Los escritos de Blaise Pascal (1623-1662) son de aquellos a los que vuelvo con frecuencia. Me son particularmente gratos sus textos filosóficos y espirituales. Escribió con la pasión de un converso y con la agudeza intelectual de un moderno. Sin el testimonio de su vida, sus pensamientos espirituales se convertirían en polvo que lleva el viento. La biografía de Yves Chiron, “Pascal. El sabio, el creyente” (Palabra, 2009) presenta a Pascal en su grandeza intelectual y muestra el itinerario del converso que busca, encuentra y sigue a Cristo, en las coordenadas culturales e históricas que le tocó vivir.
La mayor conmoción espiritual la vivió el 23 de noviembre de 1654. Pascal lo deja escrito así: “desde cerca de las diez y media de la noche hasta cerca de las doce y media/Fuego/Dios de Abraham, Dios de Isaac, Dios de Jacob/no de filósofos ni de sabios. /Certeza, certeza, certeza, sentimiento, alegría, paz/. Dios de Jesucristo/Deum meum et Deum vestrum/Tu Dios será mi Dios/Olvido del mundo y de todo excepto de Dios/A Él no se le encuentra sino por las vías enseñadas en el Evangelio/Grandeza del alma humana/Padre justo, el mundo no te ha conocido, pero yo te he conocido/Alegría, alegría, alegría, lágrimas de alegría”.
Descubre y “toca” a Dios. No es sólo un acto intelectual, es la persona en su totalidad quien descubre y saborea las cosas de Dios. Le pasó a Pascal, le pasa al creyente de a pie puesto en movimiento tras las huellas de Cristo. Las luces e inspiraciones divinas llegan a gotitas, a Pascal le inundó un torrente de gracia aquella noche de noviembre en una mezcla de certeza, sentimiento, alegría, lágrimas. No es la demostración racional de la existencia de Dios lo que le cambia la vida, es la percepción de la presencia de Dios lo que lo convierte.

**Material de origen**
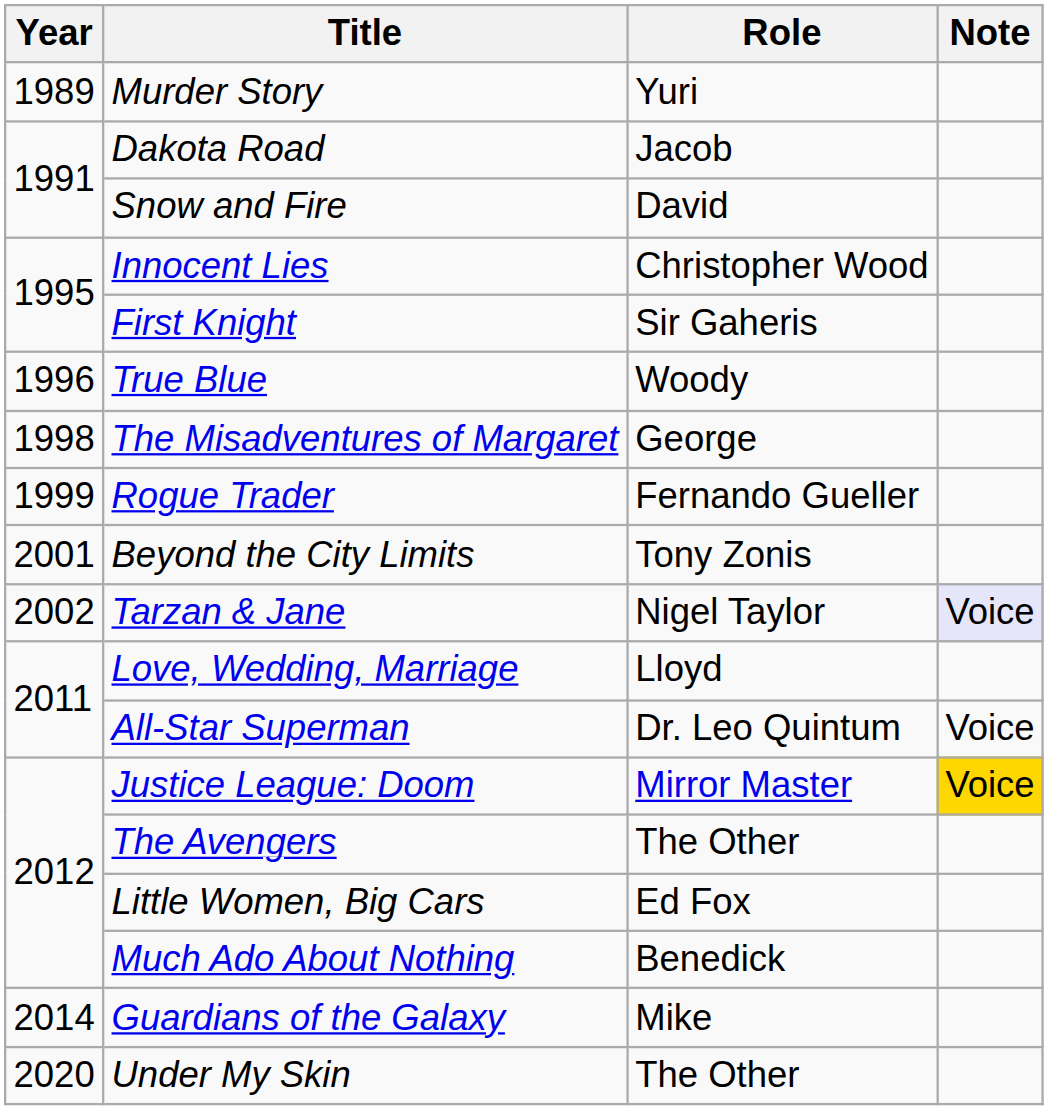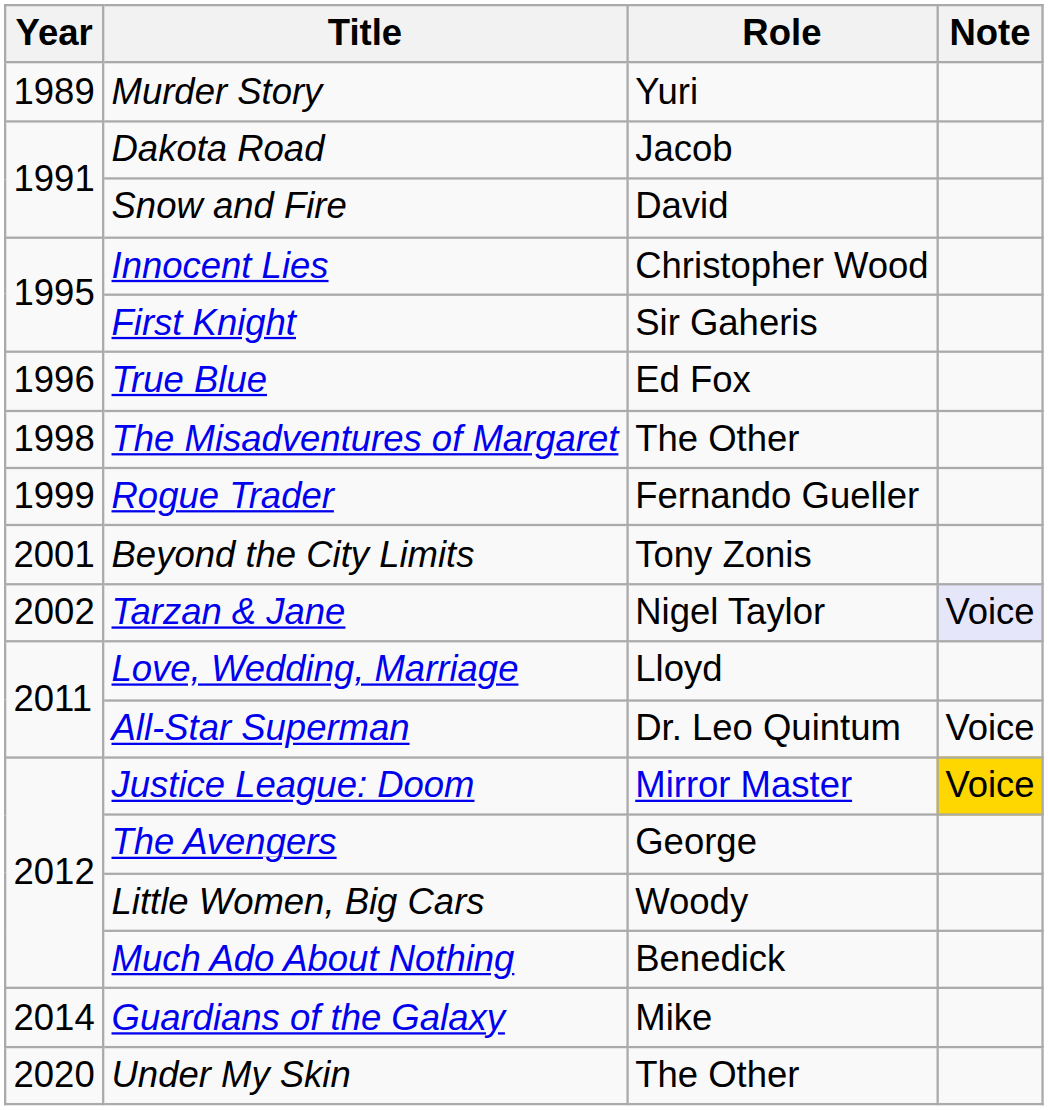True Blue | Role: Woody -> Ed Fox
The Misadventures of Margaret | Role: George -> The Other
The Avengers | Role: The Other -> George
Little Women, Big Cars | Role: Ed Fox -> Woody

**Requisitos de la tarea**
Di si cada afirmación concuerda con el texto sobre Pascal; contesta sí o no y cita textualmente las palabras que lo deciden. (a) La biografía de Yves Chiron se publicó en Palabra en 2009. (b) Lo que le cambia la vida a Pascal es la demostración racional de la existencia de Dios. (c) Pascal sitúa su experiencia entre las diez y media de la noche y las doce y media.

**Respuesta**
(a) Sí: "“Pascal. El sabio, el creyente” (Palabra, 2009)".
(b) No: "No es la demostración racional de la existencia de Dios lo que le cambia la vida, es la percepción de la presencia de Dios lo que lo convierte".
(c) Sí: "desde cerca de las diez y media de la noche hasta cerca de las doce y media".